Dalam video berdurasi 27 detik itu menarasikan tudingan adanya kecurangan dalam pengundian hadiah dengan tulisan ‘Randuagung Darurat, Kelakuan Kepala Desa Randuagung dalam mengundi hadiah utama sepeda motor Beat’. Bahkan, video kegiatan pada Minggu (2/9/2024) sudah diedit dengan memberikan tambahan lingkaran pada bagian tangan Kepala Desa.
Menanggapi hal itu, Kepala Desa Randuagung Khambali mengatakan, tudingan kecurangan tersebut merupakan fitnah. Hal ini lantaran saat pengundian kupon disaksikan ribuan peserta jalan sehat.
“Saat pengundian hadiah utama disaksikan seluruh warga desa, dan pihak desa tidak tahu menahu terkait siapa yang dapat hadiah utama sebelum pengundian,” ujar Khambali, Senin (2/9/2024).
Dia memastikan, video tersebut adalah fitnah dan pencemaran nama baik. Pihak desa meminta agar perekam video, pengedit video, dan pengunggah video bisa klarifikasi mendatangi balai desa untuk menjelaskan maksud dan tujuan dari hal ini.

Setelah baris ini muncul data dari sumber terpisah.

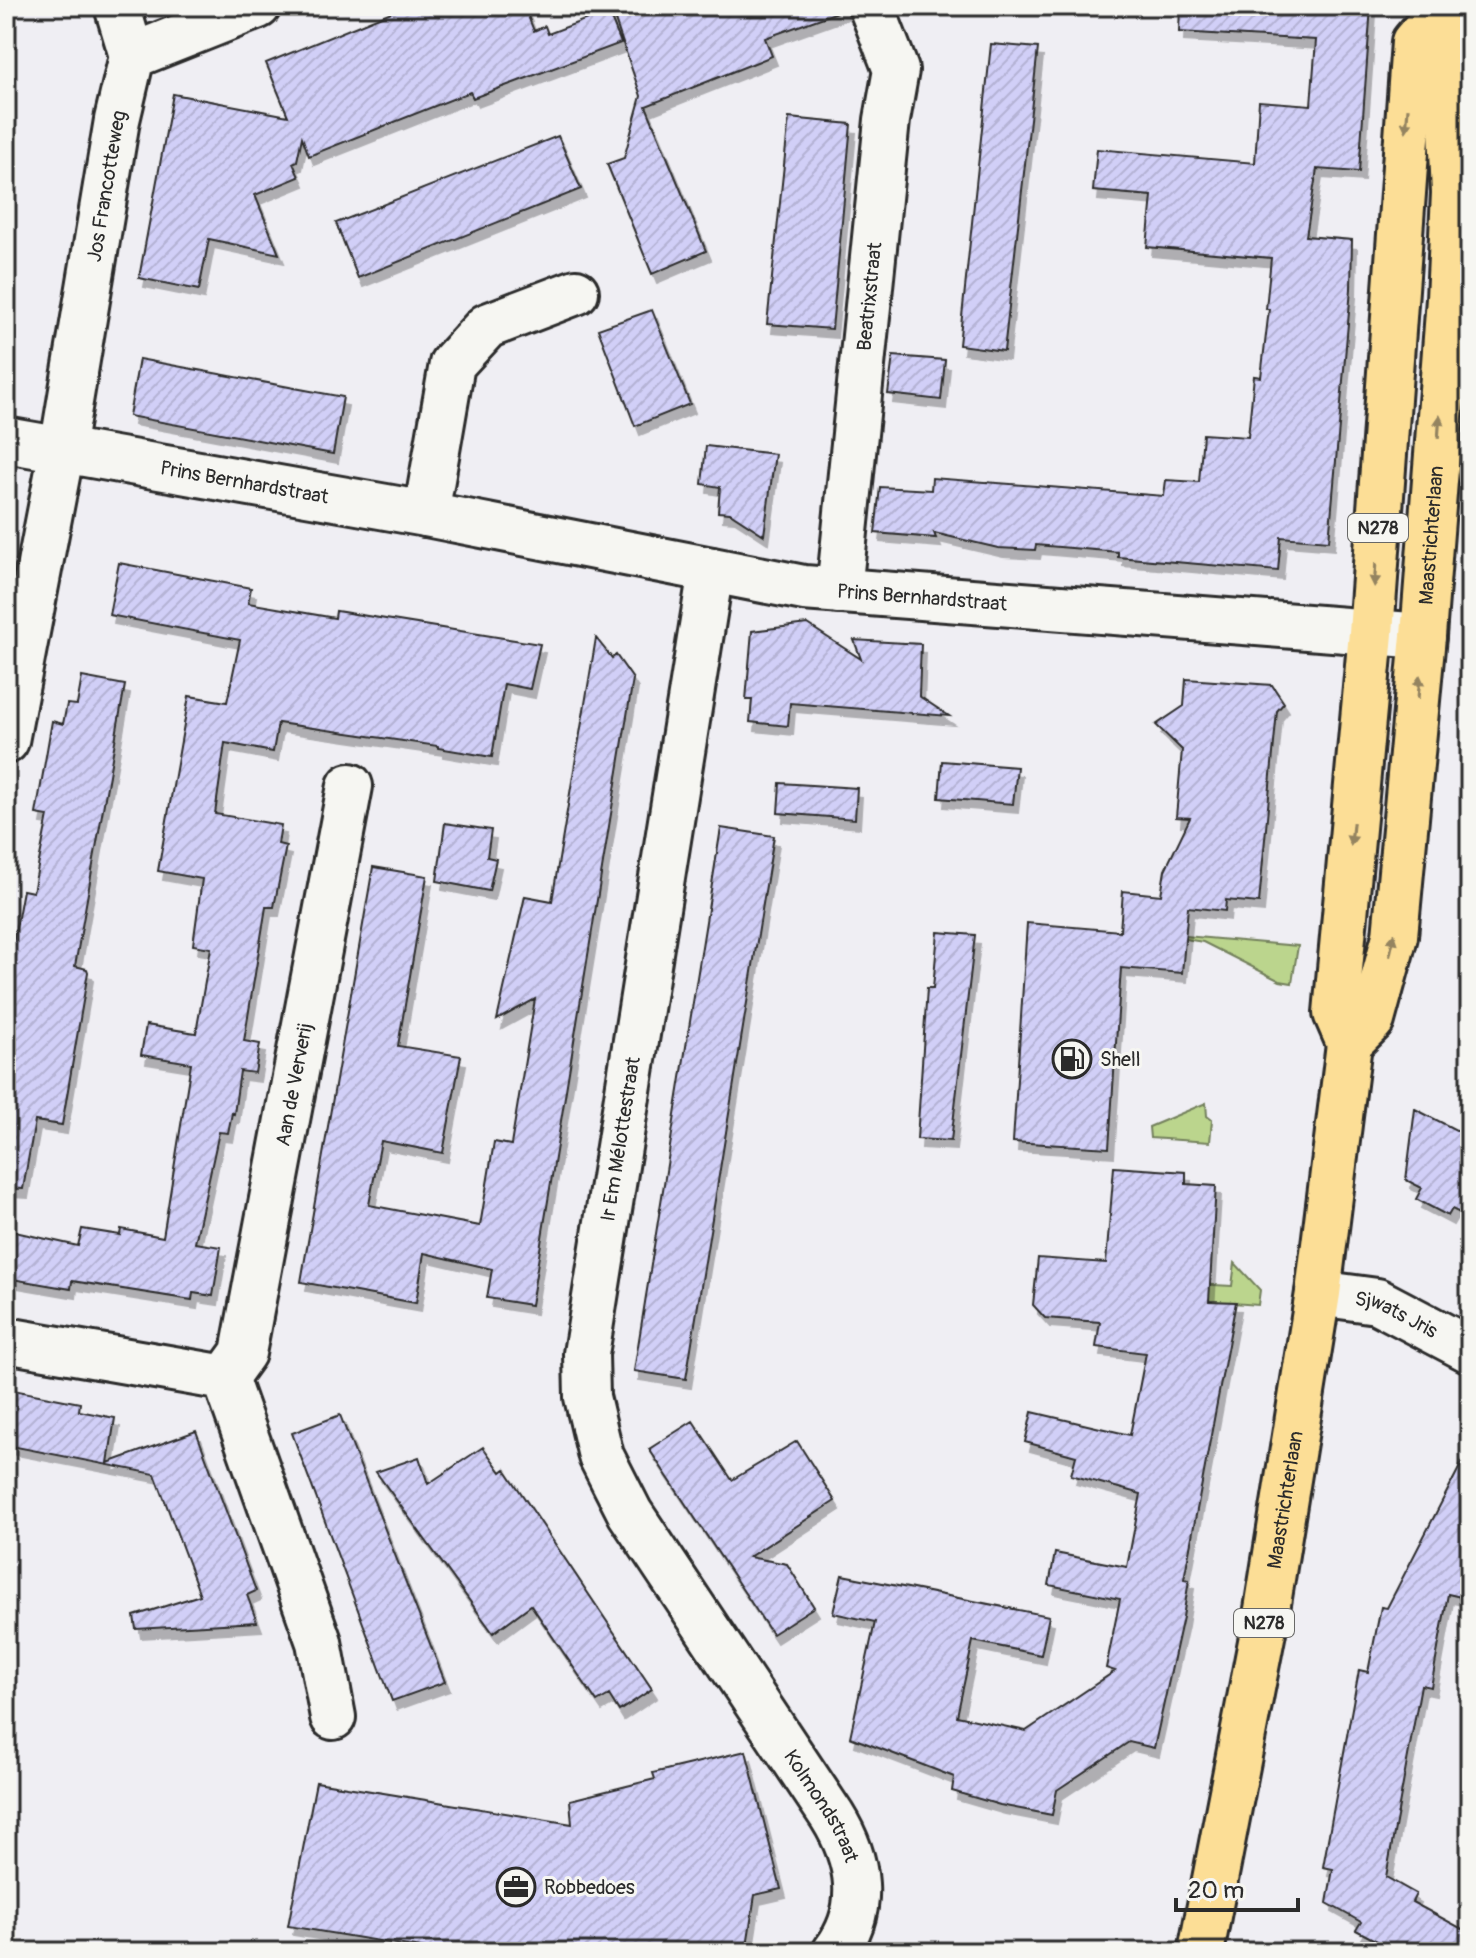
<svg xmlns="http://www.w3.org/2000/svg" width="1476" height="1958" font-family="Pangolin,sans-serif">
<style>
.green{fill:#bbd58d;stroke:#73805c;stroke-width:2}
.building{fill:url(#building-hatch);stroke:#2b2b2b;stroke-width:2;filter:url(#shadow)}
.lines{fill:none;stroke-linecap:round;stroke-linejoin:round}
.minor-casing{stroke:#2b2b2b;stroke-width:50}
.primary-casing{stroke:#2b2b2b;stroke-width:50}
.minor{stroke:#f6f6f2;stroke-width:44}
.primary{stroke:#fcde96;stroke-width:44}
.oneway{fill:#948460}
.labels{text-anchor:middle;stroke-width:6;stroke-linejoin:round;paint-order:stroke}
.shield{fill:#f6f6f2;stroke:#686867;stroke-width:2}
.shield-label{font-size:18px;font-weight:bold;fill:#2b2b2b}
.street-label{font-size:20px;fill:#2b2b2b;stroke:#f6f6f2}
.poi-label{font-size:20px;fill:#2b2b2b;stroke:#f6f6f2;text-anchor:start}
</style>
<defs>
<pattern id="building-hatch" width="6" height="6" patternUnits="userSpaceOnUse" patternTransform="scale(2)"><rect width="6" height="6" fill="#d1cff7"/><path d="M-1 1l2-2M0 6l6-6M5 7l2-2" fill="none" stroke="#b4b2d4"/></pattern>
<filter id="shadow"><feDropShadow dx="5" dy="9" stdDeviation="0" flood-color="#0004"/></filter>
</defs>
<rect width="100%" height="100%" fill="#efeef3"/>
<filter id="ink" filterUnits="userSpaceOnUse"><feTurbulence type="fractalNoise" baseFrequency=".0125" numOctaves="2"/><feDisplacementMap in="SourceGraphic" scale="16" xChannelSelector="R" yChannelSelector="G"/><feConvolveMatrix kernelMatrix="1 2 1 2 8 2 1 2 1" color-interpolation-filters="sRGB"/></filter>
<g filter="url(#ink)">
<!-- green -->
<path class="green" d="M 1185,936 L 1298,946 L 1292,983 L 1280,981 L 1203,942 L 1185,939 Z
M 1206,1103 L 1207,1116 L 1212,1120 L 1210,1142 L 1150,1138 L 1149,1127 Z
M 1235,1263 L 1260,1290 L 1258,1305 L 1156,1297 L 1176,1283 L 1232,1286 Z"/>
<!-- building -->
<path class="building" d="M 406,6 L 524,6 L 534,31 L 545,26 L 548,34 L 608,11 L 621,43 L 473,98 L 470,92 L 309,156 L 302,137 L 297,161 L 293,163 L 299,177 L 255,195 L 279,254 L 209,239 L 199,290 L 139,278 L 173,94 L 288,116 L 266,63 Z
M 642,6 L 842,6 L 843,10 L 765,38 L 772,56 L 646,106 L 706,251 L 652,274 L 607,164 L 624,158 L 641,96 L 614,17 Z
M 1180,6 L 1371,6 L 1359,172 L 1317,169 L 1306,236 L 1352,240 L 1351,289 L 1329,541 L 1281,537 L 1278,571 L 1118,557 L 1118,552 L 1036,545 L 1035,550 L 998,548 L 934,533 L 936,538 L 875,533 L 880,487 L 931,490 L 932,478 L 1164,496 L 1166,480 L 1199,482 L 1203,434 L 1248,437 L 1254,376 L 1261,377 L 1269,309 L 1266,309 L 1271,258 L 1147,247 L 1152,196 L 1093,191 L 1097,149 L 1255,163 L 1259,101 L 1311,105 L 1316,40 L 1179,32 Z
M 991,44 L 1038,48 L 1004,351 L 959,345 Z
M 789,118 L 851,124 L 832,329 L 767,324 Z
M 558,136 L 581,189 L 358,278 L 336,223 Z
M 652,310 L 690,404 L 635,426 L 598,329 Z
M 893,356 L 945,360 L 941,400 L 888,394 Z
M 139,359 L 343,397 L 333,454 L 129,416 Z
M 706,446 L 775,454 L 764,535 L 730,513 L 718,512 L 720,487 L 702,484 Z
M 119,563 L 251,588 L 248,603 L 335,618 L 336,611 L 540,644 L 530,689 L 504,684 L 492,757 L 438,748 L 438,746 L 278,723 L 273,752 L 225,743 L 215,814 L 281,825 L 278,844 L 286,846 L 274,907 L 266,907 L 244,1041 L 260,1044 L 255,1073 L 240,1071 L 234,1114 L 232,1113 L 228,1133 L 219,1132 L 195,1243 L 221,1247 L 213,1296 L 193,1293 L 192,1300 L 72,1281 L 71,1289 L 6,1278 L 6,1230 L 78,1246 L 82,1229 L 120,1235 L 121,1229 L 163,1237 L 191,1063 L 141,1055 L 146,1025 L 196,1033 L 211,948 L 193,945 L 202,879 L 158,871 L 189,696 L 227,702 L 240,640 L 109,615 Z
M 807,624 L 861,659 L 854,640 L 921,644 L 919,696 L 949,716 L 790,703 L 788,726 L 750,722 L 752,700 L 746,700 L 752,631 Z
M 596,638 L 612,658 L 616,655 L 633,679 L 531,1305 L 487,1298 L 492,1269 L 424,1253 L 416,1303 L 301,1282 L 373,867 L 427,876 L 398,1046 L 461,1056 L 443,1153 L 381,1141 L 369,1205 L 480,1226 L 494,1142 L 511,1145 L 535,999 L 497,1020 L 525,896 L 552,901 Z
M 82,677 L 125,685 L 75,966 L 87,969 L 88,972 L 62,1125 L 35,1121 L 23,1189 L 6,1188 L 6,982 L 23,890 L 33,892 L 48,816 L 36,814 L 52,721 L 63,724 L 67,704 L 77,705 Z
M 1186,679 L 1272,685 L 1284,703 L 1277,711 L 1259,903 L 1226,900 L 1225,911 L 1188,907 L 1182,973 L 1121,968 L 1109,1148 L 1013,1142 L 1027,923 L 1120,931 L 1123,891 L 1161,895 L 1165,870 L 1190,818 L 1176,817 L 1182,750 L 1156,725 L 1184,706 Z
M 942,761 L 1017,767 L 1013,804 L 939,798 Z
M 780,783 L 857,788 L 855,819 L 778,813 Z
M 445,823 L 491,830 L 487,857 L 496,859 L 489,891 L 437,881 Z
M 721,828 L 774,836 L 686,1379 L 634,1371 Z
M 938,932 L 975,935 L 951,1141 L 917,1139 L 927,988 L 933,988 Z
M 1415,1109 L 1470,1137 L 1470,1218 L 1452,1209 L 1448,1216 L 1416,1199 L 1422,1188 L 1406,1180 Z
M 1114,1167 L 1186,1172 L 1186,1184 L 1216,1186 L 1209,1301 L 1236,1302 L 1184,1579 L 1189,1580 L 1183,1617 L 1154,1748 L 1129,1742 L 1057,1790 L 1052,1815 L 1000,1805 L 952,1791 L 954,1777 L 850,1737 L 875,1622 L 833,1613 L 842,1575 L 1049,1616 L 1041,1655 L 973,1641 L 957,1716 L 1026,1731 L 1115,1671 L 1106,1668 L 1120,1599 L 1049,1585 L 1055,1553 L 1127,1567 L 1141,1494 L 1071,1475 L 1076,1456 L 1025,1442 L 1032,1412 L 1130,1435 L 1146,1353 L 1096,1347 L 1100,1322 L 1045,1318 L 1033,1305 L 1038,1258 L 1106,1263 Z
M 13,1390 L 80,1403 L 79,1411 L 115,1418 L 108,1463 L 196,1431 L 256,1591 L 247,1595 L 257,1622 L 136,1629 L 134,1616 L 200,1595 L 155,1474 L 6,1445 L 6,1428 Z
M 340,1415 L 445,1682 L 392,1701 L 292,1433 Z
M 693,1421 L 732,1480 L 797,1441 L 835,1501 L 749,1557 L 787,1564 L 814,1607 L 772,1634 L 649,1449 Z
M 483,1447 L 501,1472 L 505,1469 L 652,1689 L 619,1711 L 609,1695 L 597,1702 L 531,1605 L 493,1633 L 376,1472 L 419,1457 L 428,1484 Z
M 1470,1447 L 1470,1580 L 1461,1597 L 1448,1594 L 1431,1687 L 1421,1685 L 1386,1877 L 1416,1894 L 1412,1902 L 1470,1933 L 1470,1952 L 1398,1952 L 1356,1930 L 1361,1922 L 1327,1903 L 1333,1869 L 1323,1867 L 1359,1670 L 1368,1672 L 1381,1607 L 1387,1608 Z
M 746,1751 L 781,1889 L 755,1895 L 746,1952 L 445,1952 L 288,1926 L 316,1782 L 572,1824 L 570,1800 L 655,1779 L 653,1773 Z"/>
<g class="lines">
<!-- minor casing -->
<g class="minor-casing">
<g id="minor">
<path d="M 117,6 L 132,56"/>
<path id="s1" d="M 6,440 L 426,514 L 804,588 L 1423,636"/>
<path d="M 426,514 L 452,364 L 487,326 L 576,292"/>
<path id="s2" d="M 711,570 L 586,1354 L 587,1397 L 601,1456 L 630,1513 L 832,1816 C 859,1859 868,1909 835,1952"/>
<path id="s3" d="M 839,591 L 887,120 L 896,70 L 871,6"/>
<path id="s4" d="M 6,741 L 62,450 L 117,120 L 132,56 L 258,6"/>
<path id="s5" d="M 1318,1293 L 1377,1301 L 1470,1350"/>
<path d="M 6,1340 L 225,1378 L 319,1642 L 333,1717"/>
<path id="s6" d="M 225,1378 L 243,1353 L 350,786"/>
</g>
</g>
<!-- primary casing -->
<g class="primary-casing">
<g id="primary">
<path id="s7" d="M 1349,1043 L 1372,1020 L 1395,936 L 1423,636 L 1449,299 L 1454,193 L 1447,43 L 1432,21"/>
<path id="s8" d="M 1201,1952 L 1266,1616 L 1318,1293 L 1348,1052 L 1349,1043 L 1336,1013 L 1371,633 L 1414,42 L 1432,21 L 1433,6"/>
</g>
</g>
<!-- minor -->
<use href="#minor" class="minor"/>
<!-- primary -->
<use href="#primary" class="primary"/>
</g>
<!-- one-way arrows -->
<defs><path id="oneway-solid" d="M-6-.8H1V-3.2L6.5 0L1 3.2V.8H-6Z" transform="scale(2)"/></defs>
<g class="oneway">
<use href="#oneway-solid" transform="translate(1407 120) rotate(95)"/>
<use href="#oneway-solid" transform="translate(1439 427) rotate(-86)"/>
<use href="#oneway-solid" transform="translate(1375 575) rotate(94)"/>
<use href="#oneway-solid" transform="translate(1419 687) rotate(-85)"/>
<use href="#oneway-solid" transform="translate(1352 834) rotate(96)"/>
<use href="#oneway-solid" transform="translate(1392 945) rotate(-78)"/>
</g>
</g>
<!-- icons -->
<defs>
<g id="fuel-ring" transform="scale(2)"><circle r="9.5" fill="#f6f6f2" stroke="#2b2b2b" stroke-width="1.5"/><path d="M-5.5-6h7V0h2V4h1.3V-2.5L3-4.5l.8-.8L6-3V5H2.5V1h-1V6h-7ZM-4.2-4.7v3.2H.2V-4.7Z" fill="#2b2b2b"/></g>
<g id="office-ring" transform="scale(2)"><circle r="9.5" fill="#f6f6f2" stroke="#2b2b2b" stroke-width="1.5"/><path d="M-6-3h4V-5.5h4V-3h4V5H-6ZM-1-4.5V-3h2v-1.5ZM-6 0V1H6V0Z" fill="#2b2b2b"/></g>
</defs>
<g fill-rule="evenodd">
<use href="#fuel-ring" x="1072" y="1059"/>
<use href="#office-ring" x="516" y="1887"/>
</g>
<g class="labels">
<!-- shield labels -->
<g class="shield">
<rect x="1348" y="514" width="60" height="28" rx="6"/>
<rect x="1234" y="1609" width="60" height="28" rx="6"/>
</g>
<g class="shield-label">
<text x="1378" y="534">N278</text>
<text x="1264" y="1629">N278</text>
</g>
<!-- street labels -->
<g class="street-label">
<text dy="7" stroke="none"><textPath href="#s4" startOffset="564">Jos Francotteweg</textPath></text>
<text dy="7" stroke="none"><textPath href="#s3" startOffset="296">Beatrixstraat</textPath></text>
<text dy="7" stroke="none"><textPath href="#s1" startOffset="242">Prins Bernhardstraat</textPath></text>
<text dy="7" stroke="none"><textPath href="#s7" startOffset="522">Maastrichterlaan</textPath></text>
<text dy="7" stroke="none"><textPath href="#s1" startOffset="930">Prins Bernhardstraat</textPath></text>
<text dy="7" stroke="none"><textPath href="#s6" startOffset="304">Aan de Ververij</textPath></text>
<text transform="translate(620 1139) rotate(-81)" y="7">Ir Em Mélottestraat</text>
<text dy="7" stroke="none"><textPath href="#s5" startOffset="82">Sjwats Jris</textPath></text>
<text dy="7" stroke="none"><textPath href="#s8" startOffset="460">Maastrichterlaan</textPath></text>
<text dy="7" stroke="none"><textPath href="#s2" startOffset="1312">Kolmondstraat</textPath></text>
</g>
<!-- poi labels -->
<g class="poi-label">
<text x="1100" y="1066">Shell</text>
<text x="544" y="1894">Robbedoes</text>
</g>
</g>
<!-- margin -->
<rect width="1476" height="1958" fill="none" stroke="#f6f6f2" stroke-width="32"/>
<rect x="16" y="16" width="1444" height="1926" fill="none" stroke="#2b2b2b" stroke-width="3" filter="url(#ink)"/>
<!-- scale -->
<path d="M1176 1898v12h122v-12" fill="none" stroke="#2b2b2b" stroke-width="4"/>
<text x="1188" y="1898" font-size="24" fill="#2b2b2b" stroke="#f6f6f2" stroke-width="6" paint-order="stroke">20 m</text>
</svg>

“Kita sudah mengantongi siapa saja yang mengunggah video ini ke media sosial, dan sesegera mungkin meminta pihak yang terlibat bisa klarifikasi ke balai desa untuk diselesaikan secara kekeluargaan” jelasnya.
Lebih lanjut disampaikan Khambali, ada 10.000 kupon yang dibagikan dengan hadiah utama sepeda motor. Kegiatan ini merupakan kegiatan tiap tahun dan merupakan puncak acara, yang diikuti oleh seluruh warga desa Randuagung. Turut hadir Bupati Gresik Fandi Akhmad Yani, Kapolres Gresik, dan tamu undangan lainnya.
“Semua video yang disebar sudah ada unsur unsur pidana terkait ITE, dan kalau tidak memberikan klarifikasi, pihak desa tidak segan akan melaporkan ke pihak berwajib” tegasnya.